The Polish prime minister, Mateusz Morawiecki, suggested that along with Latvia, Lithuania and Estonia, Poland could invoke Article 4 of the NATO Treaty, which calls for consultation when a member state’s territorial integrity or security is threatened. On the other side, Russian President Vladimir Putin, a crucial partner for Lukashenko, blamed the West for fomenting the migration crisis and agreed to deploy nuclear-capable bombers to patrol the border zone, sending already a subdivision of Russian paratroopers to the Belarusian Grodno region, near the Polish border, allegedly for exercises with Belarusian troops.
Third litigant in the impasse is the European Union, that is contemplating a fifth round of sanctions aimed not only at Belarusian officials but also at third-country airlines “that are active in human trafficking”.
Several air companies, including Turkish, Dubai and Syrian Airlines, already took steps to limit Iraqi, Syrian and Yemeni passengers from flying to Minsk. The Iraqi government announced this week that it would arrange voluntary repatriation flights to bring back Iraqi citizens who wanted to return. The first flight back to Baghdad left just yesterday, Nov. 18, with 431 people aboard.
Despite the flight bans, the voluntary repatriations and the recent temporary accommodation of around 1,000 migrants in a Belarusian hub in Bruzgi, the turmoil at the border continues, and so does the humanitarian crisis. As threats and accusations fly, troops’ presence intensifies on both sides and also clashes between soldiers and migrants increase, with the latter throwing stones and rubbles carried to the area by the very Belarusian construction companies. 100 migrants have already been detained by Polish authorities in one night only.

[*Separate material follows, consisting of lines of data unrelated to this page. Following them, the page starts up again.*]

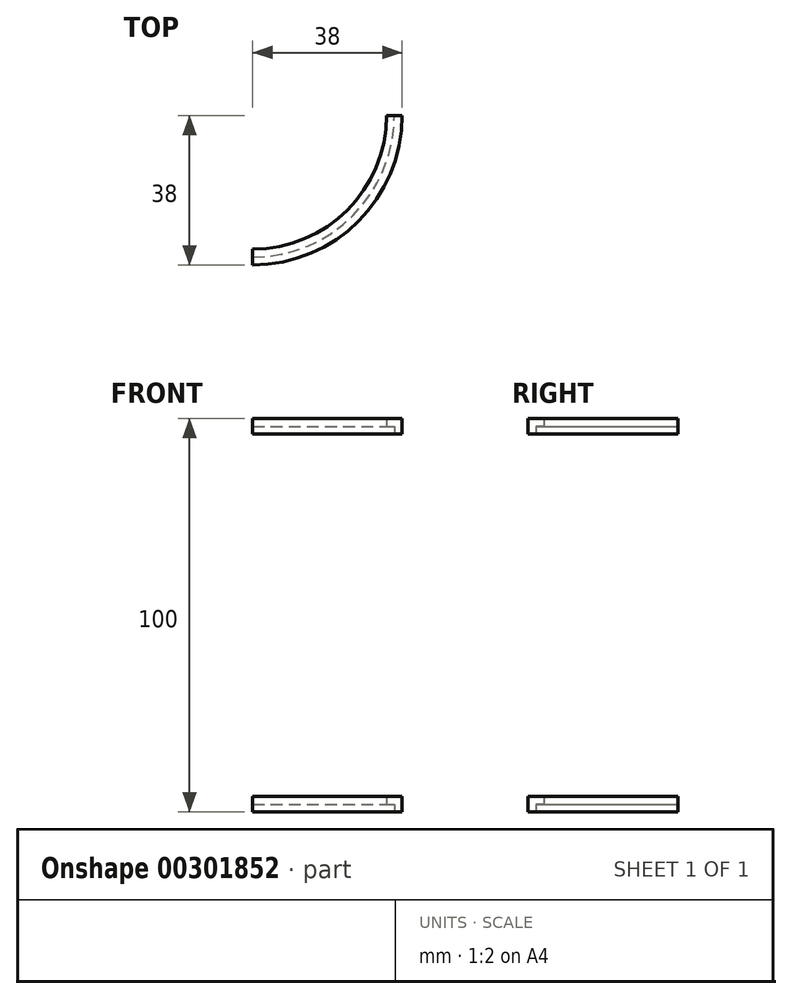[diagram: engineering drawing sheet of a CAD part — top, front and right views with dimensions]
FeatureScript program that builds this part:
annotation { "Feature Type Name" : "Feature", "Feature Type Description" : "" }
export const myFeature = defineFeature(function(context is Context, id is Id, definition is map)
    precondition{}
    {
        {
            var Q0;
            Q0=qCreatedBy(makeId("Front.planeOp"),FACE);
            var sketch = newSketch(context, id + "F0", { "sketchPlane" : qUnion([Q0])});
            skLineSegment(sketch, "E0", {"start": v(-41.52, 48.93) * mm, "end": v(-41.52, -51.07) * mm});
            skLineSegment(sketch, "E1.bottom", {"start": v(-7.52, 48.93) * mm, "end": v(-6.02, 48.93) * mm});
            skLineSegment(sketch, "E1.top", {"start": v(-7.52, -51.07) * mm, "end": v(-6.02, -51.07) * mm});
            skLineSegment(sketch, "E1.left", {"start": v(-7.52, 48.93) * mm, "end": v(-7.52, -51.07) * mm});
            skLineSegment(sketch, "E1.right", {"start": v(-6.02, 48.93) * mm, "end": v(-6.02, -51.07) * mm});
            skSolve(sketch);
        }
        {
            var Q0;
            Q0=sQuery(id+"F0.wireOp",EDGE,"E1.left");
            var Q1;
            Q1=sQuery(id+"F0.wireOp",EDGE,"E0");
            revolve(context, id + "F1", {"bodyType" : ToolBodyType.SURFACE, "surfaceEntities" : qUnion([Q0]), "axis" : qUnion([Q1]), "revolveType" : RevolveType.ONE_DIRECTION, "angle" : 80 * degree});
        }
        {
            var Q0;
            Q0=qCreatedBy(makeId("Front.planeOp"),FACE);
            var sketch = newSketch(context, id + "F2", { "sketchPlane" : qUnion([Q0])});
            skLineSegment(sketch, "E2.bottom", {"start": v(36.83, 49) * mm, "end": v(40.83, 49) * mm});
            skLineSegment(sketch, "E2.left", {"start": v(36.83, 49) * mm, "end": v(36.83, 47) * mm});
            skLineSegment(sketch, "E2.right", {"start": v(40.83, 49) * mm, "end": v(40.83, 47) * mm});
            skLineSegment(sketch, "E3.top", {"start": v(40.83, 45) * mm, "end": v(38.83, 45) * mm});
            skLineSegment(sketch, "E3.left", {"start": v(40.83, 47) * mm, "end": v(40.83, 45) * mm});
            skLineSegment(sketch, "E3.right", {"start": v(38.83, 47) * mm, "end": v(38.83, 45) * mm});
            skLineSegment(sketch, "E4", {"start": v(36.83, 47) * mm, "end": v(38.83, 47) * mm});
            skLineSegment(sketch, "E5", {"start": v(2.83, 49) * mm, "end": v(2.83, 44.27) * mm});
            skSolve(sketch);
        }
        {
            var Q0;
            Q0=makeQuery(id+"F2.imprint","IMPRINT",FACE,{"disambiguationData":[TD([[makeQuery(id+"F2.imprint","IMPRINT",EDGE,{"derivedFrom":sQuery(id+"F2.wireOp",EDGE,"E2.bottom")}),-1.0]])]});
            var Q1;
            Q1=sQuery(id+"F2.wireOp",EDGE,"E5");
            revolve(context, id + "F3", {"entities" : qUnion([Q0]), "axis" : qUnion([Q1]), "revolveType" : RevolveType.ONE_DIRECTION, "angle" : 90 * degree});
        }
        {
            var Q0;
            Q0=makeQuery(id+"F3.opRevolve","SWEPT_BODY",BODY,{"disambiguationData":[OSD([sQuery(id+"F2.wireOp",EDGE,"E2.bottom"),sQuery(id+"F2.wireOp",EDGE,"E2.left"),sQuery(id+"F2.wireOp",EDGE,"E2.right"),sQuery(id+"F2.wireOp",EDGE,"E3.top"),sQuery(id+"F2.wireOp",EDGE,"E3.left"),sQuery(id+"F2.wireOp",EDGE,"E3.right"),sQuery(id+"F2.wireOp",EDGE,"E4")])]});
            transform(context, id + "F4", {"entities" : qUnion([Q0]), "transformType" : TransformType.COPY});
        }
        {
            var Q0;
            Q0=makeQuery(id+"FAOt3OC8HXCrhzc_2.opRevolve","SWEPT_BODY",BODY,{"disambiguationData":[OSD([sQuery(id+"FHKGgw05aPyslrg_2.wireOp",EDGE,"12e0f708-c617-4aad-ab6b-b1c40541b02d.bottom"),sQuery(id+"FHKGgw05aPyslrg_2.wireOp",EDGE,"12e0f708-c617-4aad-ab6b-b1c40541b02d.left"),sQuery(id+"FHKGgw05aPyslrg_2.wireOp",EDGE,"12e0f708-c617-4aad-ab6b-b1c40541b02d.right"),sQuery(id+"FHKGgw05aPyslrg_2.wireOp",EDGE,"e9ed1381-d629-44c2-a1b2-1e7b23078c9e.top"),sQuery(id+"FHKGgw05aPyslrg_2.wireOp",EDGE,"e9ed1381-d629-44c2-a1b2-1e7b23078c9e.left"),sQuery(id+"FHKGgw05aPyslrg_2.wireOp",EDGE,"e9ed1381-d629-44c2-a1b2-1e7b23078c9e.right"),sQuery(id+"FHKGgw05aPyslrg_2.wireOp",EDGE,"b97620f2-9fae-429f-9132-152a9f78053c")])]});
            var Q1;
            Q1=makeQuery(id+"F3.opRevolve","SWEPT_BODY",BODY,{"disambiguationData":[OSD([sQuery(id+"F2.wireOp",EDGE,"E2.bottom"),sQuery(id+"F2.wireOp",EDGE,"E2.left"),sQuery(id+"F2.wireOp",EDGE,"E2.right"),sQuery(id+"F2.wireOp",EDGE,"E3.top"),sQuery(id+"F2.wireOp",EDGE,"E3.left"),sQuery(id+"F2.wireOp",EDGE,"E3.right"),sQuery(id+"F2.wireOp",EDGE,"E4")])]});
            var Q2;
            Q2=qCreatedBy(makeId("Top.planeOp"),FACE);
            transform(context, id + "F5", {"entities" : qUnion([Q0, Q1]), "transformType" : TransformType.TRANSLATION_DISTANCE, "transformDirection" : qUnion([Q2]), "distance" : 100 * mm, "oppositeDirection" : true, "makeCopy" : false});
        }
        {
            var Q0;
            Q0=makeQuery(id+"F3.opRevolve","SWEPT_BODY",BODY,{"disambiguationData":[OSD([sQuery(id+"F2.wireOp",EDGE,"E2.bottom"),sQuery(id+"F2.wireOp",EDGE,"E2.left"),sQuery(id+"F2.wireOp",EDGE,"E2.right"),sQuery(id+"F2.wireOp",EDGE,"E3.top"),sQuery(id+"F2.wireOp",EDGE,"E3.left"),sQuery(id+"F2.wireOp",EDGE,"E3.right"),sQuery(id+"F2.wireOp",EDGE,"E4")])]});
            transform(context, id + "F6", {"entities" : qUnion([Q0]), "transformType" : TransformType.TRANSLATION_3D, "dx" : 0 * mm, "dy" : 30 * mm, "dz" : 4 * mm, "makeCopy" : false});
        }
        {
            var Q0;
            Q0=makeQuery(id+"F3.opRevolve","SWEPT_BODY",BODY,{"disambiguationData":[OSD([sQuery(id+"F2.wireOp",EDGE,"E2.bottom"),sQuery(id+"F2.wireOp",EDGE,"E2.left"),sQuery(id+"F2.wireOp",EDGE,"E2.right"),sQuery(id+"F2.wireOp",EDGE,"E3.top"),sQuery(id+"F2.wireOp",EDGE,"E3.left"),sQuery(id+"F2.wireOp",EDGE,"E3.right"),sQuery(id+"F2.wireOp",EDGE,"E4")])]});
            transform(context, id + "F7", {"entities" : qUnion([Q0]), "transformType" : TransformType.TRANSLATION_3D, "dx" : 0 * mm, "dy" : -30 * mm, "dz" : 0 * mm, "makeCopy" : false});
        }
    });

Inciting them to use violence against Polish officers, Belarus aims at turning migrants - hostages of the regime - into insidious trojan horses for Europe and this is possible only because all over Europe migrants already are an Achilles’ heel.
President Von der Leyen described the situation as “a hybrid attack, not a migration crisis”, once again placing the emphasis on the security threat rather than the real victims, on European strategical interests rather than people’s humanitarian needs. With the EU considering new sanctions and tens of thousands of soldiers from Belarus, Poland, Lithuania, Latvia and Estonia dispatched to the border, the only sincere concern for the plight of the migrants trapped in this manufactured stand-off came from the civil society.
For a week now, along the eastern border of Poland, small green lights have appeared, lit in more and more houses as a coded message to invite migrants to approach for help. Despite the risk of fines or complaints for aiding and abetting illegal immigration, whoever turns on a green light promises to open the door and not to call the police.
“In the house marked with green light from evening on, you will find emergency help”, it says on the Green Light Facebook page created by a Polish lawyer who lives near the border, “We will not help you with hiding or on your further journey. We will only help you survive - as part of solidarity with the person in need.”
A glimmer of light in the darkness, signalling that the conscience of Europe is not entirely choked by sharp and noxious barbed wire.